:: Aim of the task ::
Some lines below hold "Show". Pick them out and copy them.

:: Exercise data ::
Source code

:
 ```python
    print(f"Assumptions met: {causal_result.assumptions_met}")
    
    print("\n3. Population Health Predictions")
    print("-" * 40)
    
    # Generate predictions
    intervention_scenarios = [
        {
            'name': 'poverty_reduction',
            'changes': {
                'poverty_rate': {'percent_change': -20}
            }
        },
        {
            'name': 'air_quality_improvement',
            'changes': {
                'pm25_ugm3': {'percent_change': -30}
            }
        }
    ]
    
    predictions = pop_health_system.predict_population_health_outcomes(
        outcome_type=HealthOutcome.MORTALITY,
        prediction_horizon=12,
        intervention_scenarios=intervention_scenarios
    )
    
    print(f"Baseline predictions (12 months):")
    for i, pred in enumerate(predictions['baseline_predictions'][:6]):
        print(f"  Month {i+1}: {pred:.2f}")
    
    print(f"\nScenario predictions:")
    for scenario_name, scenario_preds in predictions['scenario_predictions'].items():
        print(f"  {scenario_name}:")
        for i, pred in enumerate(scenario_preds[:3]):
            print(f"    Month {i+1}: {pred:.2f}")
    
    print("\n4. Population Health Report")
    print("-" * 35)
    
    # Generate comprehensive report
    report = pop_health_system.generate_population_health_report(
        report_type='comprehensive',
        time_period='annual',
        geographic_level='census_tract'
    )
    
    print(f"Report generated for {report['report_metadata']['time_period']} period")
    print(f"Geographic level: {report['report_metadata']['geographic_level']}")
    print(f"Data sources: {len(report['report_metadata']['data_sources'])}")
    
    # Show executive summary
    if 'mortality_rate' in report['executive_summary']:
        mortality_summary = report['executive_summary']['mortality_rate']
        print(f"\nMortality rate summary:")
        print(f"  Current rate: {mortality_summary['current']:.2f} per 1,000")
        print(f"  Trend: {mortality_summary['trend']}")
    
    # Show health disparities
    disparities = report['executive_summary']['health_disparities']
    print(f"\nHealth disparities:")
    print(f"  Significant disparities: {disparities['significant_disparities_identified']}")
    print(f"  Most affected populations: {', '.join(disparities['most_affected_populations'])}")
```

:: Answer to this task ::
    # Show executive summary
    # Show health disparities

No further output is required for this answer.